Economie

Coup d’envoi des livraisons de gaz russe vers la Chine via le gazoduc «Force de Sibérie»

Le gazoduc qui relie la Sibérie orientale au nord-est de la Chine est officiellement entré en service alors qu'ont lieu les ultimes négociations pour renouveler le contrat de transit de gaz vers l’Europe via l’Ukraine.

Les livraisons de gaz naturel russe vers la Chine, depuis la Sibérie orientale et via le gazoduc «Force de Sibérie», ont commencé ce 2 décembre. Les présidents russe et chinois Vladimir Poutine Xi Jinping ont donné leur feu vert lors d'une cérémonie officielle par téléconférence.

Le point de départ actuel se trouve à proximité du gisement de Tchaïandinskoe, en Iakoutie, à plus de 5 000 kilomètres à l’est de Moscou et quelque 500 kilomètres au nord du lac Baïkal. Le point d’arrivée est situé à Blagovetchensk, à la frontière russo-chinoise, au confluent des fleuves Amour et Zéïa, face à la province du Heilongjiang au nord-est de la Chine. Un dernier tronçon de ce tracé appelé «route de l’Est» devrait relier le gisement de Kovytkinskoe, situé à quelques centaines de kilomètres au sud-ouest du point de départ actuel.

La Russie, premier exportateur mondial de gaz, se tourne vers l’un des plus gros consommateurs du monde, la Chine, alors que les relations entre Moscou et l’Occident n’ont cessé de se détériorer depuis le coup d’Etat en Ukraine en 2014. L'entrée en service de ce gazoduc ouvre à la Russie un gigantesque nouveau marché en dehors de l’Europe qui a décrété, comme les Etats-Unis, un ensemble de sanctions frappant Moscou après le rattachement par référendum de la Crimée à la Fédération de Russie.

38 milliards de mètres cubes de gaz par an pour la Chine

La capacité totale de la route de l'Est est de 61 milliards de mètres cubes de gaz par an, dont 38 milliards destinés à l'exportation. Lors de la cérémonie d’inauguration par visio conférence, le président chinois a qualifié cette avancée de «projet étape pour la coopération énergétique bilatérale». La précédente étape avait été la signature en mai 2014, après 10 ans de pourparlers, du contrat pluriannuel de fourniture de gaz entre le groupe énergétique russe Gazprom et la China National Petroleum Corporation (CNPC) pour un montant  400 milliards de dollars (actuellement 360 milliards d’euros).

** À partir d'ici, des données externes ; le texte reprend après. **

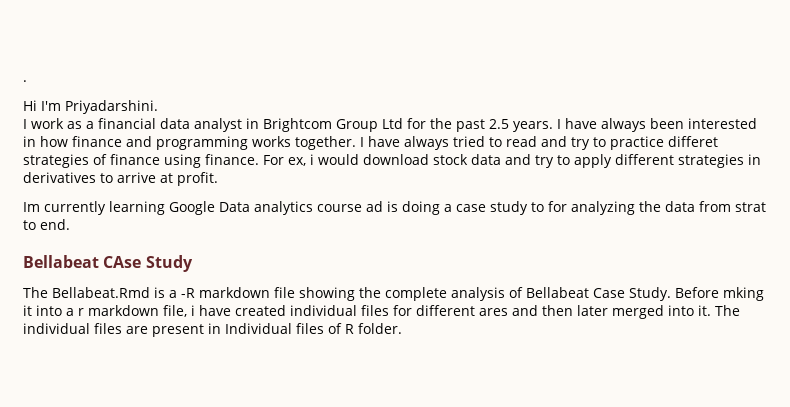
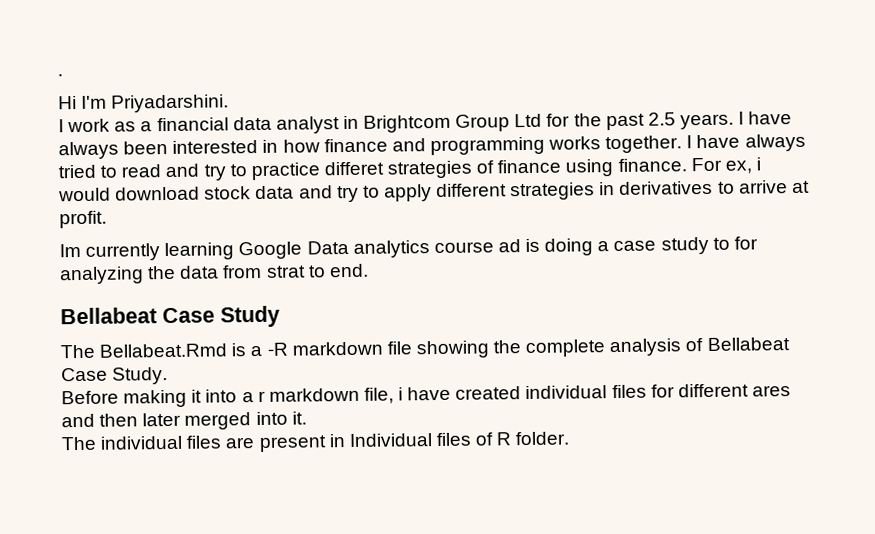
[103,256,142,268] CAse -> [162,307,215,324] Case
[675,287,764,301] Before mking -> [61,389,188,408] // Before making
(711, 310) none -> (307, 418) //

C’est le plus gros contrat jamais signé par Gazprom, et le premier gazoduc entre la Chine et la Russie. Les livraisons devraient commencer au rythme de 10 millions de mètres cubes par jour, et atteindre leur capacité maximale à partir de 2025. Les volumes de gaz expédiés via le gazoduc vers la Chine devraient passer de 5 milliards de mètres cubes en 2020, à 10 milliards en 2021, puis 15 milliards en 2022, selon Gazprom.

La consommation de gaz en Chine, plus grande économie d’Asie, a augmenté ces dernières années, le gouvernement faisant pression sur les secteurs résidentiel et tertiaire pour remplacer progressivement leur consommation de charbon par du gaz afin de lutter contre la pollution de l’air. Les importations ont représenté 43% de l'approvisionnement total de la Chine en gaz en 2018, dont environ les deux cinquièmes par gazoducs en provenance d'Asie centrale et de Birmanie. Le reste provient de livraisons sous forme liquéfiée d’un coût plus élevé, notamment depuis le Moyen-Orient.

Gazprom vise la première place sur le marché chinois

Gazprom a l’intention de devenir le plus gros fournisseur de la Chine, et de compter pour 25% de ses importations de gaz d’ici 2035, alors que la demande chinoise de gaz naturel est en augmentation constante. Pour la Russie, ce nouveau débouché jouera un rôle crucial, alors que les négociations pour le renouvellement du contrat de transit vers l’Europe via l’Ukraine qui expire à la fin de l’année, n’ont toujours pas abouti.

Elles butent principalement sur le désaccord entre la Russie et l’Ukraine pour en lier la signature à la fin des poursuites engagées par l’Ukraine contre la Russie auprès de diverses juridictions internationales dont le tribunal d’arbitrage de Stockholm en Suède. Le 2 décembre, jour d’inauguration de la Route de l’Est, Oleksiy Orjel, ministre ukrainien de l’Energie, a annoncé être prêt pour un nouveau round de négociations qui se font avec la participation de la Commission européenne.